Der Nidwaldner Landrat hat am Mittwoch im Theatersaal des Kollegi Stans eine Halbtagessitzung abgehalten. Folgendes wurde beschlossen.

Drucken
Teilen

(sda) Der Landrat hat am Mittwoch:

  • Dave Kesseli (SVP) als neuen Landrat der Gemeinde Buochs NW vereidigt. Kesseli folgt auf Peter Waser (SVP), der aus gesundheitlichen Gründen zurückgetreten ist.
  • Kommissionen neu besetzt.
  • ein Postulat von Landrat Pierre Nemitz (parteilos) zu den Fixkosten für Unternehmen während des Coronalockdowns einstimmig für dringlich erklärt.

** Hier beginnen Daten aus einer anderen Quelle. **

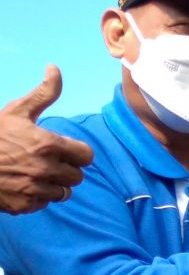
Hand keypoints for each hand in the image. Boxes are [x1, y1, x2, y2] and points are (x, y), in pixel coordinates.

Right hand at [0, 66, 93, 214]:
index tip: (66, 150)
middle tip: (48, 161)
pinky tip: (24, 185)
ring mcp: (34, 189)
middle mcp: (45, 169)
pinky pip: (44, 203)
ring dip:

  • das revidierte Steuergesetz in zweiter Lesung einstimmig und diskussionslos gutgeheissen. Die Teilrevision enthält unbestrittene Anpassungen an das Bundesrecht. So wird die Ungleichbehandlung zwischen Quellenbesteuerten und ordentlich Besteuerten abgebaut. Ein Zusammenhang mit der Staf-Vorlage, über die in Nidwalden am 27. September abgestimmt wird, besteht nicht.

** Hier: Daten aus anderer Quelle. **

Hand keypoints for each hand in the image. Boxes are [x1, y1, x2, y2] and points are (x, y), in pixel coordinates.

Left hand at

  • in zweiter Lesung oppositionslos und ohne Diskussion das Gerichtsgesetz revidiert und damit bestätigt, dass künftig das Kantonsgericht schlichten solle, wenn sich Eltern über Kinderbelange streiten. Bislang war es eine Schlichtungsbehörde. Weil vor dieser nur selten ein Vergleich gelingt, entscheidet in der Realität eh das Gericht.
  • zu Gunsten der darbenden Tourismusbranche entschieden, dass der Kanton 2021 und 2022 den maximal möglichen Förderbeitrag in der Höhe von 300'000 Franken ausrichtet. Dieser wird normalerweise nur ausbezahlt, wenn die Summe der kommunalen und kantonalen Tourismusabgaben sowie der kommunalen Beiträge im Vorjahr mindestens 600'000 Franken beträgt. Dieser Wert dürfte nicht erreicht werden, weil wegen der Coronapandemie Gäste ausbleiben. Mehr dazu:
  • mit 44 zu 0 Stimmen das Krankenversicherungsgesetz teilrevidiert. Neben Anpassungen an das Bundesrecht bei der Prämienverbilligung beschloss der Landrat gegen den Willen der Regierung eine Senkung des Selbstbehaltes, dies um gezielt tiefere Einkommen zu entlasten. Mehr dazu:
  • den Bericht des Regierungsrats zu einem Postulat von Andreas Gander und Hans-Peter Zimmermann (beide CVP) zur Verkehrssituation in Stans ohne Gegenstimme gutgeheissen. Es geht dabei vor allem um die zentrale Robert-Durrer-Strasse und eine Entflechtung zwischen Strassen- und Bahnverkehr, etwa mit Hilfe einer Tieferlegung der Gleise.
  • Einfache Auskunftsbegehren zur Busanbindung von Nidwalden an den Kantonsbahnhof Uri in Altdorf UR von Urs Amstad (SVP) sowie zu den Haftbedingungen am Gefängnis Stans von Sandra Niederberger (SP) behandelt. Eine Diskussion gibt es bei Einfachen Auskunftsbegehren nicht.
  • alt Landschreiber Hugo Murer verabschiedet. Sein Nachfolger Armin Eberli wurde als alt Landratssekretär verabschiedet.